The Amazon Painforest

It is no secret to us that Jeff Bezos is ridiculously rich.

I mean sickening rich. But I feel like I’d be wasting my time putting another anti-Bezos post on the internet since there are so many. You are all by now somewhat aware of the terrible working conditions and wages of Amazon staff and the undercutting of small independent businesses to force them into working with Amazon. You know the amazing things we could achieve with his wealth without really affecting his quality of living. So, if I’m not going to pop off about that, what am I going to talk about?

First of all, we’re going down controversial lane. Not because what I’m saying is extreme, but because nobody is ready to hear it. I want to put a human spin on things and briefly get into the psychological and practical theology side of this topic, attempting to answer what is one of the trickiest questions concerning his wealth:

“If he has the resources to solve complex world issues, why won’t he?”

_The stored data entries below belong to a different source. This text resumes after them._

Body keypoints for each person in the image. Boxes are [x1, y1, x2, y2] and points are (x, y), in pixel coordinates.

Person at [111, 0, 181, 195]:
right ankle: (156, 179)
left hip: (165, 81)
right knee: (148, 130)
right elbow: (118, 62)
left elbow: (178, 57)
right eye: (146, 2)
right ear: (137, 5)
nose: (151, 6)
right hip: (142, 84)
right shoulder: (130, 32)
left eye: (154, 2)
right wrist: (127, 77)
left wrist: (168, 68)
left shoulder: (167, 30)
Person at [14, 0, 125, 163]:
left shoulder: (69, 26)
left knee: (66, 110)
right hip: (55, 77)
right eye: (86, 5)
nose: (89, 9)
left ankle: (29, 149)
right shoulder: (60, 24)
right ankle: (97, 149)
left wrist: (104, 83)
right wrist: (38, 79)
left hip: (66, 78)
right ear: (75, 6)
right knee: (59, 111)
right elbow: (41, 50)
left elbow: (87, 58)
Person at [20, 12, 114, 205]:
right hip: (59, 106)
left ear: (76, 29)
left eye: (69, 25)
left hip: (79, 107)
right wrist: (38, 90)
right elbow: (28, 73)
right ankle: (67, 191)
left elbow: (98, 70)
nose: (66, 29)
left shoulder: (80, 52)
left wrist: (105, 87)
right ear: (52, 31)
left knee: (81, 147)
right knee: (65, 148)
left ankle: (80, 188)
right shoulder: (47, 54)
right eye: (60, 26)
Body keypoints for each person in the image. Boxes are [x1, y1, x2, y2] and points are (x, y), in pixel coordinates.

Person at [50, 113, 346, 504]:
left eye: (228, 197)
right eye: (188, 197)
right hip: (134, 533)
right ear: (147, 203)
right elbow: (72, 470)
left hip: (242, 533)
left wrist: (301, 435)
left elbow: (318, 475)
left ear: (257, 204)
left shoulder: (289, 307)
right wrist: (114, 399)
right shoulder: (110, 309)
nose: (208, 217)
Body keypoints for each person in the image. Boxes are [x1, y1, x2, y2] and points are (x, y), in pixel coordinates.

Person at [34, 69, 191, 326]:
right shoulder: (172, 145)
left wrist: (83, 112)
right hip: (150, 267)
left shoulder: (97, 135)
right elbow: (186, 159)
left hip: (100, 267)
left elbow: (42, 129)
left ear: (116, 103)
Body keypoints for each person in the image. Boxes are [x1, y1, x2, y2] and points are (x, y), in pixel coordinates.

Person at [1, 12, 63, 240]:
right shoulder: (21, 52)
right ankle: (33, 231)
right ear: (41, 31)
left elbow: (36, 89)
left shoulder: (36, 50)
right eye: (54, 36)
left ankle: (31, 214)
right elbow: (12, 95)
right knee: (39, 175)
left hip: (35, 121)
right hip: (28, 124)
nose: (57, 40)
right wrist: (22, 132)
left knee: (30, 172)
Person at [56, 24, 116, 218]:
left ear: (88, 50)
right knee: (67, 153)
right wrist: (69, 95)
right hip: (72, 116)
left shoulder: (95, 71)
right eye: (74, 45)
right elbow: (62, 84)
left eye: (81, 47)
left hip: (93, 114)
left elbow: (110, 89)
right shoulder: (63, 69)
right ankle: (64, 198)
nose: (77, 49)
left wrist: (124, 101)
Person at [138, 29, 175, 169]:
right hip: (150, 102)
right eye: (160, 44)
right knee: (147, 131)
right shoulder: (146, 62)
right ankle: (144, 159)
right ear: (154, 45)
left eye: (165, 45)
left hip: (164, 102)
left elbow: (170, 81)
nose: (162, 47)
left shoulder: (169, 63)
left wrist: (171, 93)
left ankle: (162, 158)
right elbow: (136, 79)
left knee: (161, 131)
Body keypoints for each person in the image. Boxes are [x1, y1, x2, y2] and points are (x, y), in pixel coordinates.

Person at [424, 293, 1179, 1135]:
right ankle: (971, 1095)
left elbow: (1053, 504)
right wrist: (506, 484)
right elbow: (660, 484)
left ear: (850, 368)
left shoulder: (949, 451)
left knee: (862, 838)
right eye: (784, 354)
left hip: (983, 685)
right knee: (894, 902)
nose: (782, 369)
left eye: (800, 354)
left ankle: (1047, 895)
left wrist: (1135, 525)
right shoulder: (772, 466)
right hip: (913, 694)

One thing I don’t want to ever do is justify the insane wealth he has because it came at the expense of underpaid and overworked employees and companies that have been played. Let’s agree to never act like it’s possible to reach a $196.3B net worth on your own. However, I see a lot of big talk about how if people were in his shoes they would give all their money away and solve world issues. I really had to sit down and think about different reasons that Jeff Bezos doesn’t just pay his workers fairly, give most of his money away and keep what is necessary to allow the growth of Amazon and a comfortable personal life. To be honest, there is no actual concrete reason for it. However, if we hop into the human mind there is a level of comfort or psychological security that money offers in the face of chaos, and with the way our world works (you’ve lived through the coronavirus just think about toilet paper) there is an element of frugality.

Whilst I can make generalisations about the psychology of hoarding I can’t make generalisations about Bezos. But I can pose this question: what if Bezos is hoarding wealth for psychological security? We tend to hoard in excess because we want to erase the possibility of ever running out. For obvious reasons I am not defending Bezos but one thing I definitely am doing is opening up grounds to discuss this “if I were Bezos” thinking. As a Christian, the Being Bezos Dilemma reminds me all too well of this bible verse: ““For what shall it profit a man, if he shall gain the whole world, but lose his soul?” (Mark 8:36). Essentially, all of this hoarding means nothing if he dies tomorrow, but to him this money is possibly his gateway to invincibility. That’s pretty sad if you ask me.

“If you were Jeff Bezos, would the world be any different?”

We love to take the moral high ground and act like we would be this sugar-daddy activist that just throws money at any worthy cause. But is it truly that simple and are we really that nice? Being Jeff Bezos is a hypothetical situation for everyone else in the world other than Jeff Bezos, so we actually don’t know how we would act if placed in that situation, and it is possible that if in his shoes we wouldn’t overcome our innate tendencies to be overly frugal. Also, as I mentioned in “Do We Really Want the End of Capitalism?” a few months ago, it’s actually our consumerist culture that even places people like Jeff Bezos in the position that they are in. You hate Jeff Bezos but have an amazon account? Yeah, you may want to rethink your views. If we are so sure that Jeff Bezos himself is inherently evil, why do we feed into his wealth? Why not fund public figures that we believe to be “good”? I’ll tell you why:

Nobody on this planet is actually inherently good.

Biblically speaking, you’re not good, and I am not definitely not either. None of us are good. In fact, our righteousness is literally like filthy rags the bible says and it couldn’t be more right. And before you argue that some of us may actually do greater things with the wealth, we all ultimately would’ve had to do shady things to get there just as he has. We would have to exploit people, use dodgy business strategies and ultimately think about ourselves. Even if we gave it all away to solve a singular world crisis, we’ve still created a problem in order to solve that problem. Then we have no wealth left to deal with the exploitation and businesses falling under as a result of our own doing. All of our good is accompanied by a lot of bad – do you get the point now?

Now you’re left questioning if it’s possible to do anything right. Yes, but we don’t need a stuffed piggy bank to achieve that. First of all, start with knowing that good deeds do not prove that you’re a “good person”. Second, stop giving into your impulses that are fuelling inequality gaps. Third, stop waiting for a rich man to save us and know that money can’t save us at all. If we wait for temporary things or people to save us, we’ll expire alongside them. And as for me? I do what I do not because I am perfect, but because I am guided by a God who is. No, I cannot solve world problems as I am, but I understand that there is so much more at stake than our physicality here.